Institutional investors and traders are increasingly incorporating alternative sources of information from the wider web and even social media into their decisions. A plethora of start-ups staffed by brilliant engineers, mathematicians and scientists is creating tools to glean valuable insights and trading signals for the deluge of information coming online around the world every hour. The chief buyers of these products are hedge funds, algorithmic traders and even retail investors.
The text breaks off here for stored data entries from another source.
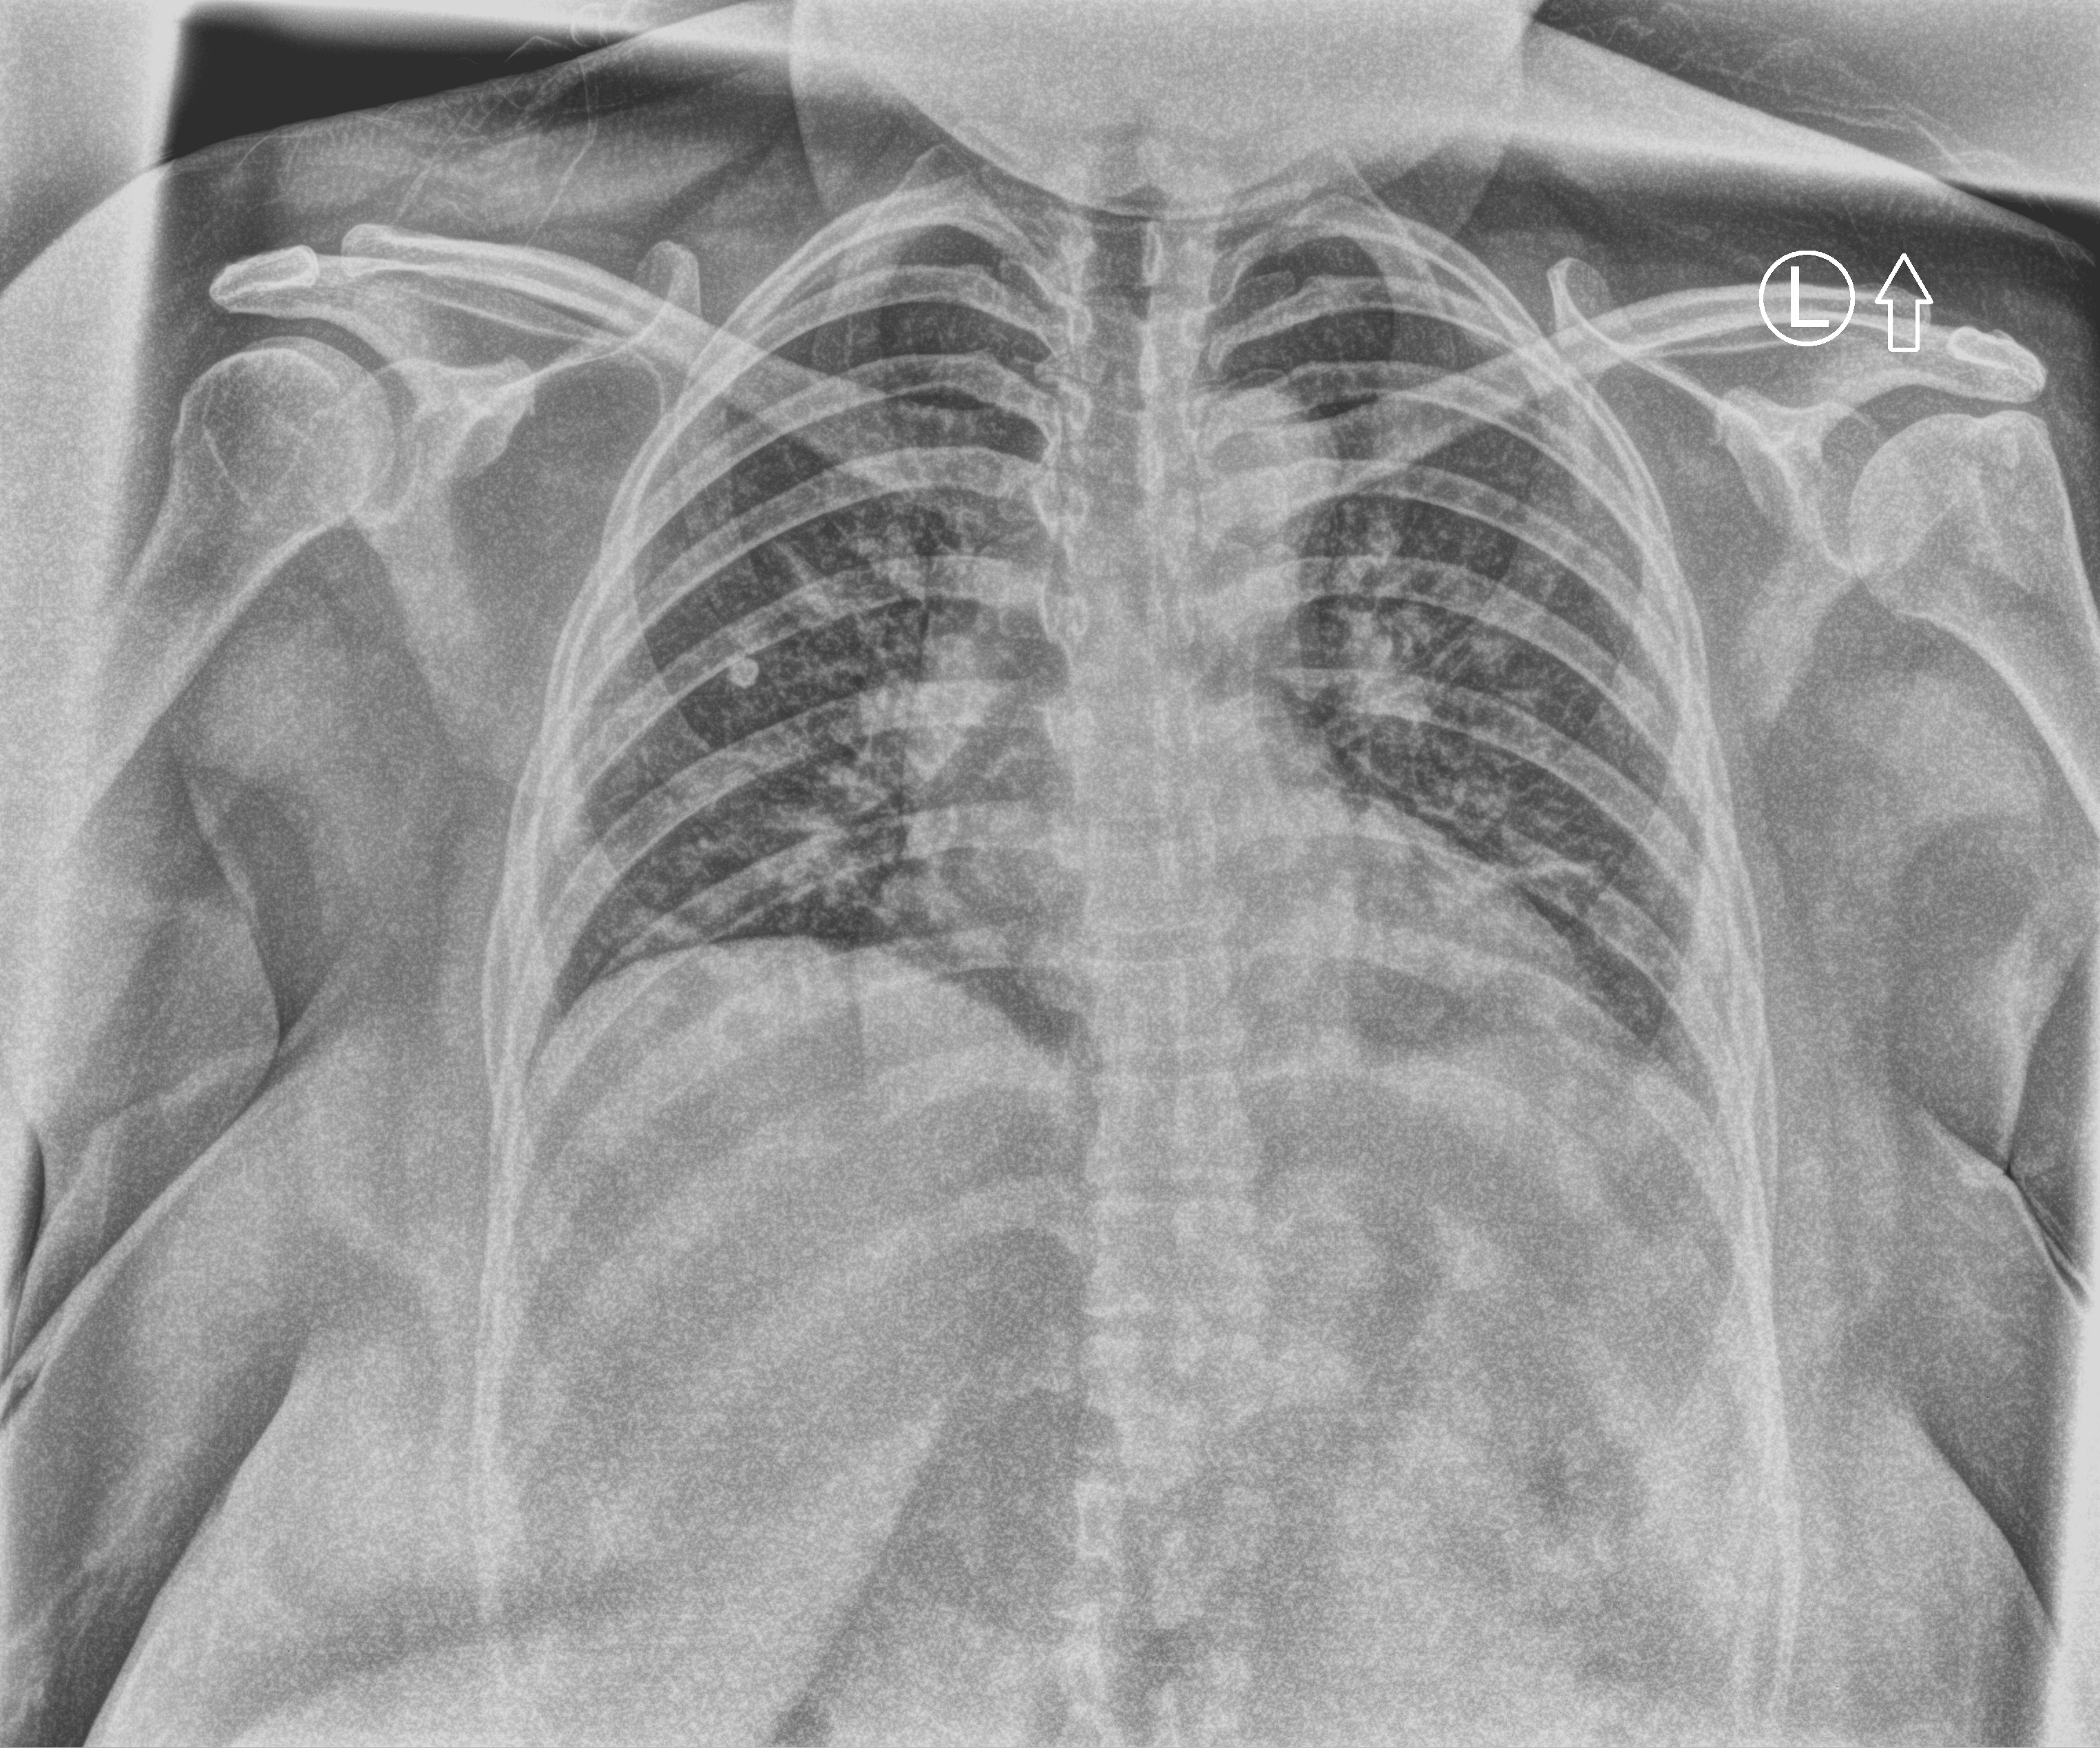
Portable chest radiograph, anteroposterior (AP) projection. Patient hospitalised with COVID-19; female, aged 18–59 years.
From the hospital-stay record, not from the radiograph (when in the stay this image was taken is not recorded): mechanically ventilated during this hospital stay: no; hypertension (admission record): no.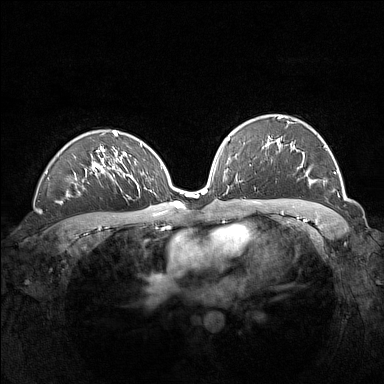
Breast MRI (dynamic contrast-enhanced), one axial slice; position 95 of 160 along the scan axis; dynamic contrast-enhanced series, time point 2 of 7 at this slice position (early post-contrast); 1.5 T; TE 1.8 ms, TR 5 ms; 384 × 384 image matrix, field of view 360 × 360 mm. Female patient.
Outlined on this slice (semi-automatically segmented with operator editing):
- enhancing-tissue mask used for the functional tumour volume (all voxels passing the contrast-enhancement thresholds inside the analysis volume; usually the tumour): bounding box <267,115,336,185> (left, top, right, bottom; pixels)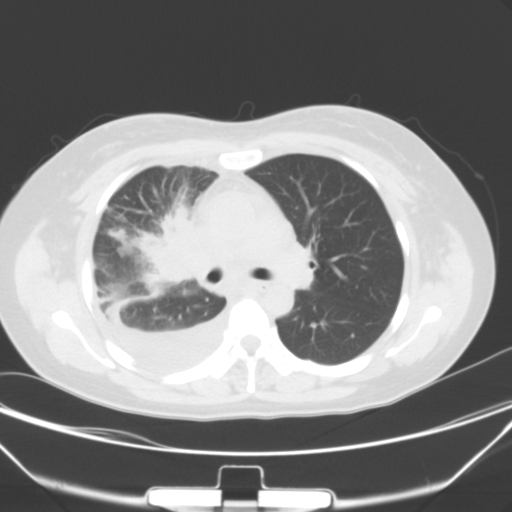
Chest CT, one axial slice. Slice 21 of 40 in the series (ordered by position). 120 kVp. Lung window (W 1500 / L -600 HU). 512 × 512 image matrix, field of view 352 × 352 mm. Female patient, age 36 years. Case-level facts recorded for this patient, not image findings: clinical TNM (as recorded): T1b N2 M0; histopathological grade: G3.
Annotated regions visible in this slice (bounding box drawn by a radiologist):
- lung tumour (recorded histology: adenocarcinoma): bounding box (x1, y1, x2, y2) in pixels: (140, 208, 210, 290)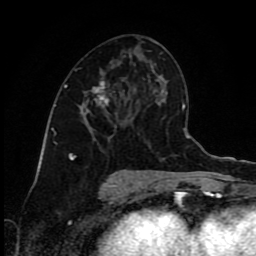
Breast MRI (dynamic contrast-enhanced), one axial slice. Position 45 of 80 along the scan axis. Cropped to one breast. Dynamic contrast-enhanced series, time point 2 of 9 at this slice position (early post-contrast). 1.5 T. TE 4.2 ms, TR 7 ms. 256 × 256 image matrix. Female patient.
Outlined on this slice (semi-automatically segmented with operator editing):
- enhancing-tissue mask used for the functional tumour volume (all voxels passing the contrast-enhancement thresholds inside the analysis volume; usually the tumour): box from (x=67, y=80) to (x=110, y=157) px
Here are five such companies:

1. Recorded Future


A quantitative tool built by quants, Boston-based Recorded Future has developed proprietary linguistic and statistical algorithms to extract time-related information from general news sources, trade journals, blogs, and social media. What that means simply is the firm is using web content to predict the future.  With both a retail product and an interface for institutional investors, Recorded Future plumbs the depths of the web to help investors handicap the probability of future events with the world’s first temporal analytics engine. The company’s services also can be used by corporations for competitive analysis and brand monitoring.  Search giant Google is an investor in the company. The video below gives you an overview of the company’s services and technology.

2. SENSENews

Built by the scientists who developed Hakia, a competitor technology to Google, SENSENews collects and semantically filters fundamental information — facts from news sources — about companies from around the web.  SENSENews also looks at sentiment around this data — real-time opinion from blogs and Twitter — and isolates 16 different investment criteria around the stocks it monitors.  By identifying which drivers can most impact a stock’s price, SENSENews charts the net difference between the good and bad news on a stock and puts all this into context, helping to forecast future price movement.

3. Selerity

Selerity uses search technology similar to what Google uses to scour official and unofficial sources for meaningful new information that may not have been picked up by mainstream sources.  Investors know that full disclosure is asymmetrical and so pay for services to speed up delivery of tradable information like earnings, oil inventories, and retail same store sales.  Selerity, in partnership with real-time communications platform StockTwits, offers streams of this information delivered hot, daily. The company recently picked up unpublished earnings news from Microsoft’s website and says that it regularly encounters similar information at other companies.

4. MarketPsych

Profiled recently in BusinessWeek, this firm is the brainchild of author and investment analyst, Richard Peterson, M.D. (yes, he’s a medical doc).  His firm’s software monitors tens of thousands of newspaper articles, blogs, corporate communications and presentations, and Tweets.  The software then analyzes the changes in over 400 types of sentiment on over 6000 U.S. stocks.  MarketPsych sells this data along with its overlay on top of macroeconomic and firm-level information to hedge funds that create quantitative strategies accordingly.

5. RavenPack

The deluge of data makes it really hard for buy side and sell side analysts to stay on top of the news affecting their sectors and portfolios.  Increasingly, they are turning to firms like Ravenpack for help in creating risk management tools or developing strategies to unlock actionable content from unstructured data.  In partnership with Dow Jones, this multinational firm provides real-time analytics of much of Dow Jones’ library of news.  By helping traders score the importance of the news and sentiment on professional newswires, blogs, and hundreds of financial sites, RavenPack enables algorithmic and quantitative funds to exploiting profitable opportunities.